お味噌汁も野菜炒めも、塩っぱいのなんのったら。
二人してウ─ロン茶を飲み干したけど、それでもまだ治まらなくて…。
まぁ、それはいいんだけど、その後がねぇ…。

「そのことで、稲葉さんに何か言われたんですか?」

───稲葉さん、祐里香さんに何か言っちゃったとか?
ううん、そんなことないわよね。
あの優しい稲葉さんに限って、祐里香さんが傷つくようなことを言うはずがないもの。

「ううん。まぁ、不味いとは言ってたけど、稲葉は料理が得意だから今度教えてくれるって」
「へぇ~稲葉さんが、料理を?意外ですぅ」

真紀ちゃんが、驚くのも無理はない。
あたしだって、稲葉が料理上手なんて未だに信じられないもの。
こればっかりは、本当に作ってもらわないと信じられないわね。

「でしょっ、あの稲葉がよ?」
「え。

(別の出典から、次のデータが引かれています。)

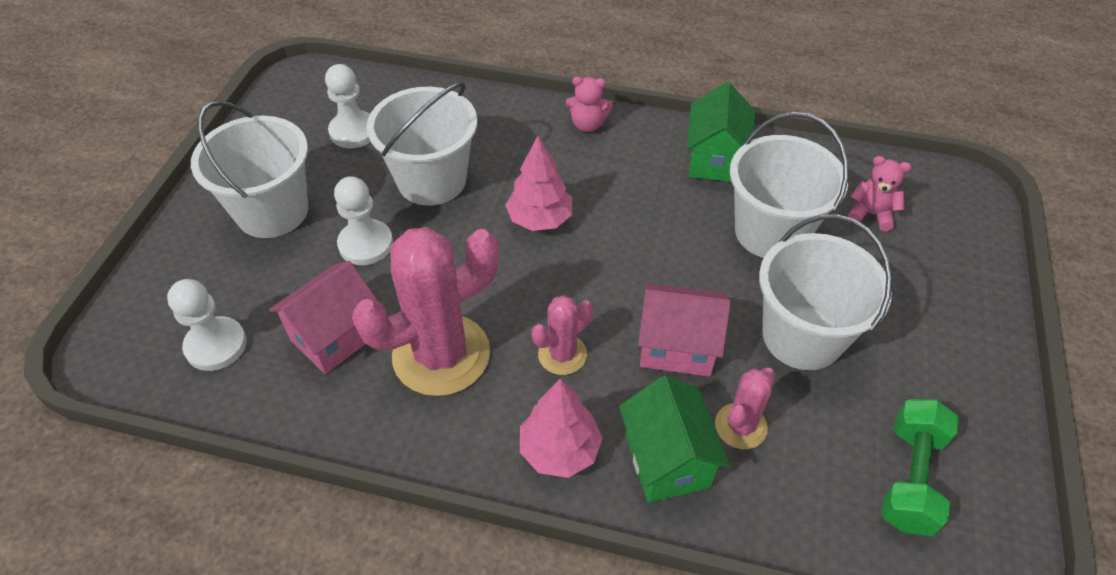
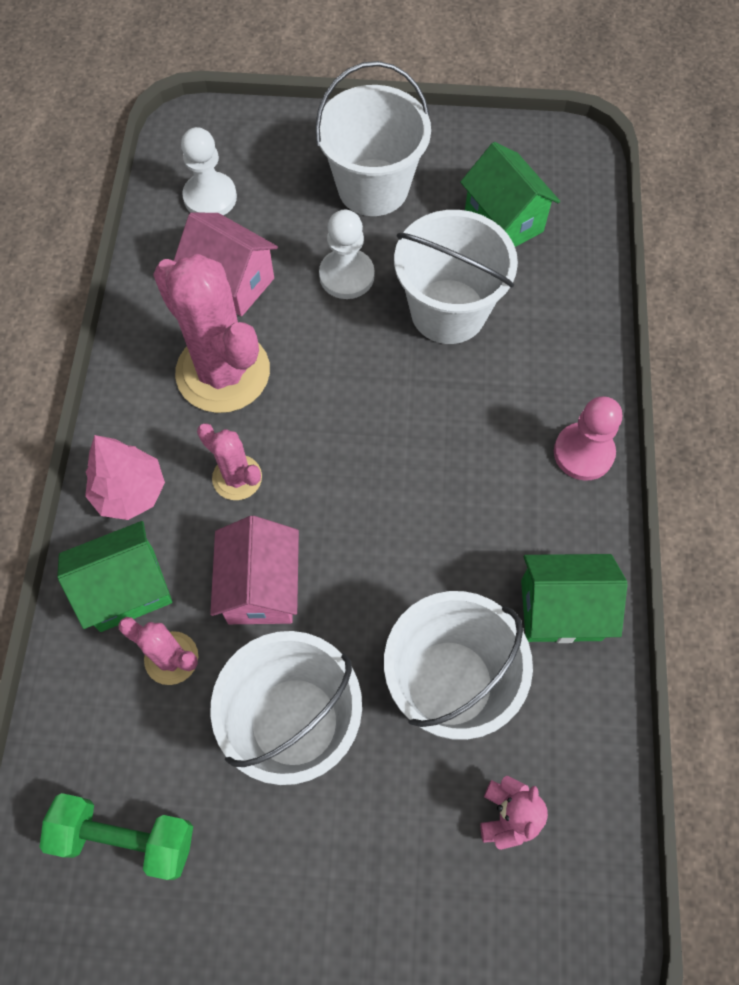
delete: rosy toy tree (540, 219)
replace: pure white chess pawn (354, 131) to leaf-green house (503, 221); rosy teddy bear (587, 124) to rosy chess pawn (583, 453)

でも、だったらあの溜め息は何なんですか?」
「そっ、それは…」

────このモヤモヤを真紀ちゃんに話すべき?

「祐里香さん?」
「泣いちゃったの」
「え?誰がですか?」
「この、あ・た・し。こともあろうに稲葉の前でね。だって、悔しかったのよ料理一つまともにできないなんて」

───もう、いい年なのに…
料理一つ満足にできない女って、どうなのよ…。

「可愛いですぅ。祐里香さんっ」

首を傾げる祐里香を、真紀ちゃんはおもむろに抱きしめた。